## Exercise tasks:
1. Extract from the gastrointestinal PEComa case report the passage starting at "Perivascular epithelioid cell" and ending at "TFE3-associated malignant PEComas.", copying it word for word.
2. Continue the case report on gastrointestinal PEComa treated with apatinib from the point where it stops.

** Excerpt provided follows **

Case Report: Gastrointestinal PEComa With TFE3 Rearrangement Treated With Anti-VEGFR TKI Apatinib

Jiaming Xu 1,, Xiao-Lei Gong 1,, Huanwen Wu 2, Lin Zhao 1,*
PMCID: PMC7719820  PMID: 33330059

Abstract

Perivascular epithelioid cell tumors (PEComas) are rare mesenchymal tumors. Unresectable malignant PEComas with TFE3 rearrangement have no recommended therapy to date. Here, we report the first case of malignant gastrointestinal PEComa with TFE3 rearrangement which has a response to the targeted therapy of an anti-VEGFR tyrosine kinase inhibitor (TKI), apatinib. A 31-year-old female was diagnosed with malignant gastrointestinal PEComa with TFE3 rearrangement and hepatic metastases. A resection of the giant retroperitoneal mass was performed. The patient received the anti-VEGFR TKI apatinib to treat the hepatic metastasis. The tumor remained stable during apatinib treatment and the progression-free survival (PFS) lasted about 7 months. This case suggests that targeting the VEGF/VEGFR signaling pathway may be an essential new therapeutic choice for TFE3-associated malignant PEComas.

** End of Excerpt provided **
** Provided material follows **

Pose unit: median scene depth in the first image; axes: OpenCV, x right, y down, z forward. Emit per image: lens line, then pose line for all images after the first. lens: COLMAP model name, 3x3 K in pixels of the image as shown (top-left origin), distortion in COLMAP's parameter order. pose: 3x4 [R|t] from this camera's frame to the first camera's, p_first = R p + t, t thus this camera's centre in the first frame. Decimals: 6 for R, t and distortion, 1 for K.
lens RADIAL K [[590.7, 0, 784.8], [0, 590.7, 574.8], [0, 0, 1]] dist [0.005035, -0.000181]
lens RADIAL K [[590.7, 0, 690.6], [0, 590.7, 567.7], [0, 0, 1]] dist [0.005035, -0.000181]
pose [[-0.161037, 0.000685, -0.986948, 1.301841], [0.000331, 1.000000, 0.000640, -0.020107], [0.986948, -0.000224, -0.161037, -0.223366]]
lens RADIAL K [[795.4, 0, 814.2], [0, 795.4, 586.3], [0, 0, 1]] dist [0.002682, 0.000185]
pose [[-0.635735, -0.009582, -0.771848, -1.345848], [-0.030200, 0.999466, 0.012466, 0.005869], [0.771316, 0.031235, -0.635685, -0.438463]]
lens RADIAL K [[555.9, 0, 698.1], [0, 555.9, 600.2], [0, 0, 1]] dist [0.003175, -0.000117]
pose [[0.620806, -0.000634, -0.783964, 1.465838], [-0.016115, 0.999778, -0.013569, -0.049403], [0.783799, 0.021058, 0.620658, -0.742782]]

** End of Provided material **

## Task results:
1.
Perivascular epithelioid cell tumors (PEComas) are rare mesenchymal tumors. Unresectable malignant PEComas with TFE3 rearrangement have no recommended therapy to date. Here, we report the first case of malignant gastrointestinal PEComa with TFE3 rearrangement which has a response to the targeted therapy of an anti-VEGFR tyrosine kinase inhibitor (TKI), apatinib. A 31-year-old female was diagnosed with malignant gastrointestinal PEComa with TFE3 rearrangement and hepatic metastases. A resection of the giant retroperitoneal mass was performed. The patient received the anti-VEGFR TKI apatinib to treat the hepatic metastasis. The tumor remained stable during apatinib treatment and the progression-free survival (PFS) lasted about 7 months. This case suggests that targeting the VEGF/VEGFR signaling pathway may be an essential new therapeutic choice for TFE3-associated malignant PEComas.

2.
Keywords: perivascular epithelioid cell tumors, TFE3, mammalian target of rapamycin inhibitor, anti-VEGFR, tyrosine kinase inhibitor, apatinib

Introduction

Perivascular epithelioid cell tumors (PEComas) are a group of rare mesenchymal tumors. They are composed of perivascular epithelioid cells (PECs) with distinctive histological and immunohistochemical characteristics (1). PECs are usually epithelioid or spindle-shaped, expressing both melanocytic and muscle markers (2). The PEComa family now includes angiomyolipoma (AML), clear cell “sugar” tumor (CCST) of the lung, lymphangioleiomyomatosis (LAM), and other neoplasms with aforementioned histological and immunohistochemical characteristics at various anatomical sites (3). AML and LAM are strongly associated with tuberous sclerosis complex (TSC), but another non-classic subset of PEComas associated with transcription factor E3 (TFE3) gene rearrangement has been reported in various sites of human body (2). Generally PEComas have a benign behavior but malignant cases have been reported at different sites (4). PEComas are usually treated with surgery (5). As an option of target therapy, mammalian target of rapamycin (mTOR) inhibitors have been proved safe and effective in the treatment of unresectable PEComas associated with TSC (6). However, mTOR inhibitors may lose effect in PEComas with TFE3 gene rearrangement (7), which calls for the investigation of more specific and effective therapies. Here we report a malignant case of PEComa in the gastrointestinal tract with hepatic metastasis and TFE3 gene rearrangement, which had a response to the treatment of the anti-VEGFR tyrosine kinase inhibitor (TKI), apatinib.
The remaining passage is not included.